I learned this lesson very keenly one afternoon when the hunger pangs became so intense, and my energy level so low, that I had to quit work at four o’clock. I walked to a nearby park to watch the sun set (which seemed to take forever).  My throat parched, and my belly rumbling, I realized that I could break my fast and end my discomfort at any time, whereas hundreds of millions of people (most of them children and mothers) don’t have this option.  That night, after my meal, I sat down and wrote checks to charitable organizations with more joy than I have ever before experienced. Fasting, I discovered, can do wonders to stimulate compassion and the urge to be charitable.

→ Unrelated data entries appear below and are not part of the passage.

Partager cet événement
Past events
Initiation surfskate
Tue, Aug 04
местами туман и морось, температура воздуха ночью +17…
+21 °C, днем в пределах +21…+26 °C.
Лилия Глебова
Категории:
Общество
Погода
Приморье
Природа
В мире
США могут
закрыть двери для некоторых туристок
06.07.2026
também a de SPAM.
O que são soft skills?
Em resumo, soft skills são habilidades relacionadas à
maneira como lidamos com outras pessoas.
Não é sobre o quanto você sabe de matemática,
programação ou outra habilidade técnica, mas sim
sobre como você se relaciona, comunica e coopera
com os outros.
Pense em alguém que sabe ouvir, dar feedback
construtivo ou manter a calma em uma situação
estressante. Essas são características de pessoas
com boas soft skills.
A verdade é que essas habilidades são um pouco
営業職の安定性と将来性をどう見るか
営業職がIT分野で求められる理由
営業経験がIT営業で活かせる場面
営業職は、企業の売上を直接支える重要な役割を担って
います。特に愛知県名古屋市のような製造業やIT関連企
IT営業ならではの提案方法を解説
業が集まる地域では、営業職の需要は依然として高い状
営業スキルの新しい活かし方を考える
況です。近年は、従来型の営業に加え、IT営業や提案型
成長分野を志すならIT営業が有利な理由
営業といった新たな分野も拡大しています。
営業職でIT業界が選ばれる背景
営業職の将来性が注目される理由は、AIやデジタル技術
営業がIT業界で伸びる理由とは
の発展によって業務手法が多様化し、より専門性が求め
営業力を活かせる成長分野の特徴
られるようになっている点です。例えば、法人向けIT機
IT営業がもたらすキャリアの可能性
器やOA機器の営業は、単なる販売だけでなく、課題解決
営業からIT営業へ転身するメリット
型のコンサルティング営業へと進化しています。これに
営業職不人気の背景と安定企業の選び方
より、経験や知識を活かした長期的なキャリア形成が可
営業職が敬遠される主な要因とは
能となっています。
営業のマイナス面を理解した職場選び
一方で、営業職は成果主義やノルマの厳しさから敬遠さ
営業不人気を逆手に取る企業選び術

Fasting can also be a humbling experience. I was surprised to learn that most young Muslims are eager to start fasting since it is a mark of adulthood. (Children don’t have to fast, nor do the sick, pregnant or nursing women, the frail elderly, and travelers.) A charming story called Magid Fasts For Ramadan by Mary Matthews describes how an eight-year-old Muslim boy decides to fast for Ramadan because his big sister has turned twelve and has begun fasting, and he wants to be grown up like her. Because Magid’s parents say that he is too young to fast, he secretly feeds his lunch to the ducks. When his parents find out, they take their son aside and tell him that it is admirable for him to want to fast, but it’s not healthy for one so young. Besides, the father explains, Muslims must always tell the truth! The fact that many Muslim teenagers feel like Magid and take pride in fasting gave me pause. Whenever I was tempted to give up my fast, I recalled their example and said to myself, “If teens can do it, so can I!”

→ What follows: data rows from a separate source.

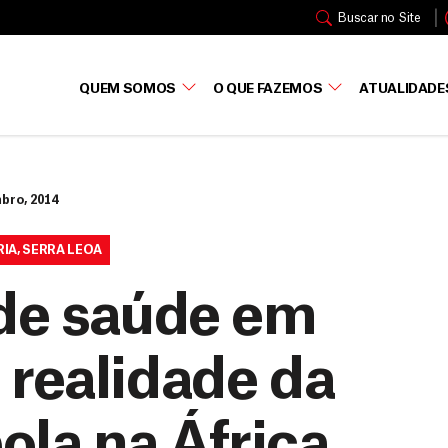
Buscar no Site
QUEM SOMOS
O QUE FAZEMOS
ATUALIDADE
bro, 2014
RIA
,
SERRA LEOA
 de saúde em
a realidade da
ola na África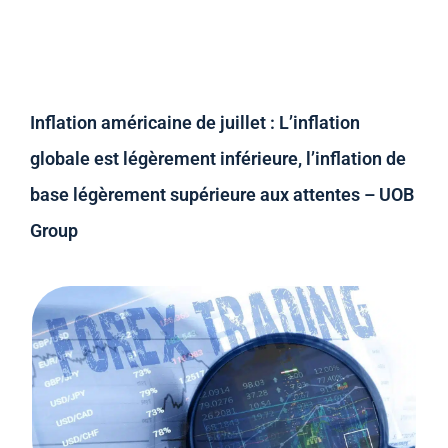
Inflation américaine de juillet : L’inflation
globale est légèrement inférieure, l’inflation de
base légèrement supérieure aux attentes – UOB
Group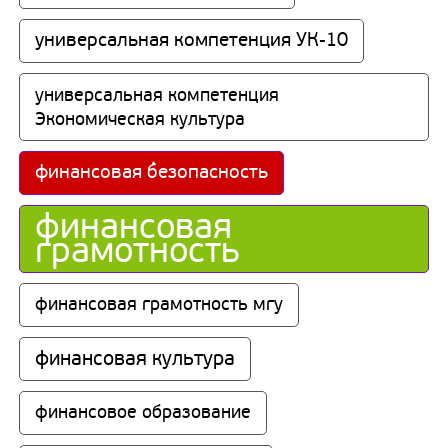
универсальная компетенция УК-10
универсальная компетенция 
Экономическая культура
финансовая безопасность
финансовая 
грамотность
финансовая грамотность мгу
финансовая культура
финансовое образование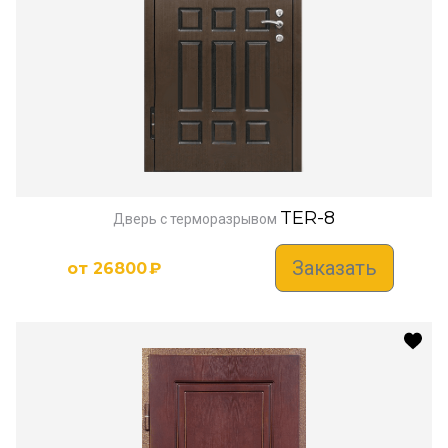
TER-8
Дверь с терморазрывом
Заказать
от
26800
₽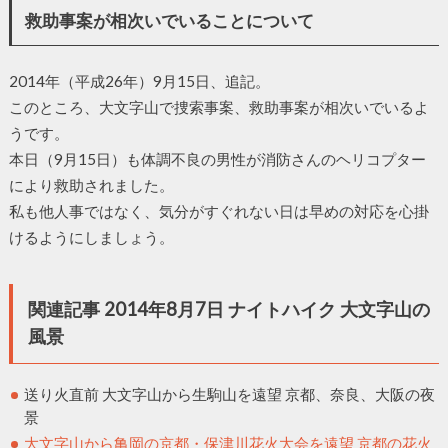
救助事案が相次いでいることについて
2014年（平成26年）9月15日、追記。
このところ、大文字山で捜索事案、救助事案が相次いでいるよ
うです。
本日（9月15日）も体調不良の男性が消防さんのヘリコプター
により救助されました。
私も他人事ではなく、気分がすぐれない日は早めの対応を心掛
けるようにしましょう。
関連記事 2014年8月7日 ナイトハイク 大文字山の
風景
送り火直前 大文字山から生駒山を遠望 京都、奈良、大阪の夜
景
大文字山から亀岡の京都・保津川花火大会を遠望 京都の花火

Muslims who were spiritually mature reminded me that fasting means abstaining not only from food and drink, but also from other habits that intrude upon our relationship with God and our fellow human beings. During Ramadan, I was told, one should abstain from backbiting, judgmentalism, and anger. This proved at times far more challenging than simply skipping lunch.

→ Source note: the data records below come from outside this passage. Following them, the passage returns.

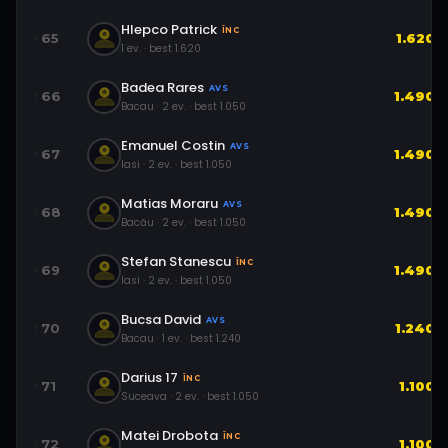
Hlepco Patrick
ÎNC
65
1.620
1
ev.
· best
1.620
Badea Rares
AVS
66
1.490
Bacau
·
2
ev.
· best
1.050
Emanuel Costin
AVS
67
1.490
Iasi
·
2
ev.
· best
1.050
Matias Moraru
AVS
68
1.490
Bacău
·
2
ev.
· best
1.050
Stefan Stanescu
ÎNC
69
1.490
Iasi
·
2
ev.
· best
1.050
Bucsa David
AVS
70
1.240
Bacau
·
1
ev.
· best
1.240
Darius 17
ÎNC
71
1.100
Suceava
·
2
ev.
· best
1.050
Matei Drobota
ÎNC
72
1.100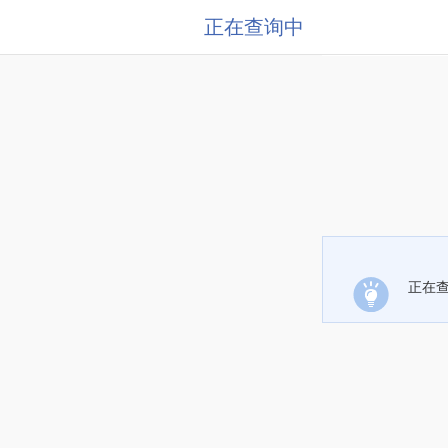
正在查询中
正在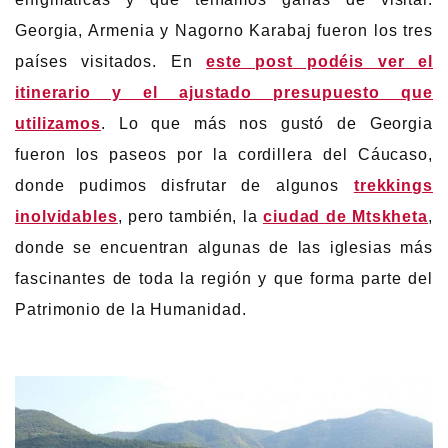
Georgia, Armenia y Nagorno Karabaj fueron los tres
países visitados. En
este post podéis ver el
itinerario y el ajustado presupuesto que
utilizamos
. Lo que más nos gustó de Georgia
fueron los paseos por la cordillera del Cáucaso,
donde pudimos disfrutar de algunos
trekkings
inolvidables
, pero también, la
ciudad de Mtskheta
,
donde se encuentran algunas de las iglesias más
fascinantes de toda la región y que forma parte del
Patrimonio de la Humanidad.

I was also told that during this holy season one’s spiritual life is supposed to be heightened. Prayers uttered during this period “count” more than prayers at any other time, and acts of kindness are supposed to carry more weight with God.

But I liked best what one Muslim mother said: “Ramadan is a time when I try to become a better person.” The practice of fasting and prayer certainly made me want to become a better person. It also made me more acutely aware of my human foibles, and of my deep need to feel connected with God and with other human beings.